- Born: L. Herbert Jones May 23, 1904 Indianapolis, Indiana, U.S.
- Died: May 28, 1926 (aged 22) Indianapolis, Indiana, U.S.

Champ Car career
- 1 race run over 2 years
- First race: 1925 Indianapolis 500 (Indianapolis)
| Wins | Podiums | Poles |
| 0 | 0 | 0 |

= Herbert Jones (racing driver) =

American racing driver (1904–1926)

L. Herbert Jones (May 23, 1904 – May 28, 1926) was an American racing driver from Indianapolis.
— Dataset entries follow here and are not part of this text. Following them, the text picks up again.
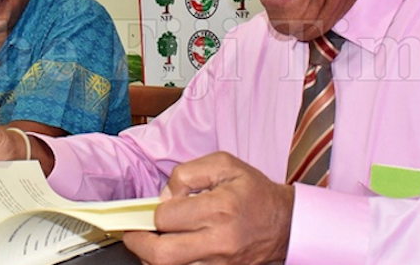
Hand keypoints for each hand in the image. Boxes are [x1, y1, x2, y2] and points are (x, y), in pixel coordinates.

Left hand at [123, 152, 293, 264]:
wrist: (286, 223)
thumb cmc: (254, 192)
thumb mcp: (224, 164)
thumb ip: (189, 172)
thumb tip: (165, 196)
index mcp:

Jones drove in the 1925 Indianapolis 500, one of only 25 drivers in the field, but crashed on lap 69 and finished 19th.

In 1926, Jones attempted to return to the race. However, he clipped the inside wall at the northwest turn on his second qualifying lap on May 27, flipping the car several times and fracturing his skull. He died of his injuries the following day.
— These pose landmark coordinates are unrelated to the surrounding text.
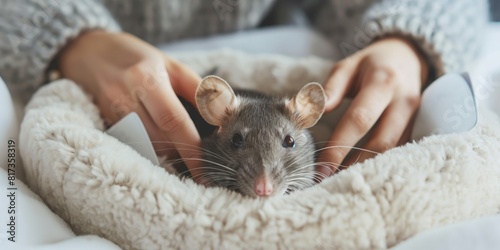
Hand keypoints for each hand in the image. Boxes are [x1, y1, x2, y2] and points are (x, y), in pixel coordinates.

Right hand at [57, 30, 204, 181]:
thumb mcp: (172, 65)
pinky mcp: (105, 122)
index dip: (191, 149)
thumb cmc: (138, 58)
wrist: (88, 51)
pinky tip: (161, 147)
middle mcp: (126, 97)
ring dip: (166, 155)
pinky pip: (132, 145)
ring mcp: (112, 112)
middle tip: (199, 165)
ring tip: (181, 153)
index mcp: (148, 79)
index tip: (205, 171)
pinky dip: (150, 150)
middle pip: (159, 139)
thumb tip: (224, 114)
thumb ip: (199, 90)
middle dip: (181, 156)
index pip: (173, 121)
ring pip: (145, 146)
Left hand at [318, 37, 427, 176]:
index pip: (359, 120)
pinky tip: (358, 174)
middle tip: (328, 181)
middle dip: (353, 165)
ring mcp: (415, 118)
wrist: (408, 57)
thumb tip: (309, 113)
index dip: (339, 146)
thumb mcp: (348, 66)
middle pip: (380, 142)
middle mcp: (404, 102)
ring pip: (392, 152)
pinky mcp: (417, 128)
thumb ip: (330, 89)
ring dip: (366, 169)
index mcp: (383, 83)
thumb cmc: (370, 64)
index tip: (321, 167)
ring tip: (340, 181)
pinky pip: (397, 152)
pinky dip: (378, 165)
== Motorsports career results ==

=== Indianapolis 500 results ===

| Year | Car | Start | Qual | Rank | Finish | Laps | Led | Retired |
|---|---|---|---|---|---|---|---|---|
| 1925 | 29 | 17 | 89.401 | 21 | 19 | 69 | 0 | Crash T1 |
| Totals |  |  |  |  |  | 69 | 0 |  |

| Starts | 1 |
| Poles | 0 |
| Front Row | 0 |
| Wins | 0 |
| Top 5 | 0 |
| Top 10 | 0 |
| Retired | 1 |

== Personal life ==
Jones was born in Indianapolis, Indiana on May 23, 1904. He died on May 28, 1926, and is buried in Crown Hill Cemetery and Arboretum in Section 53, Lot 380.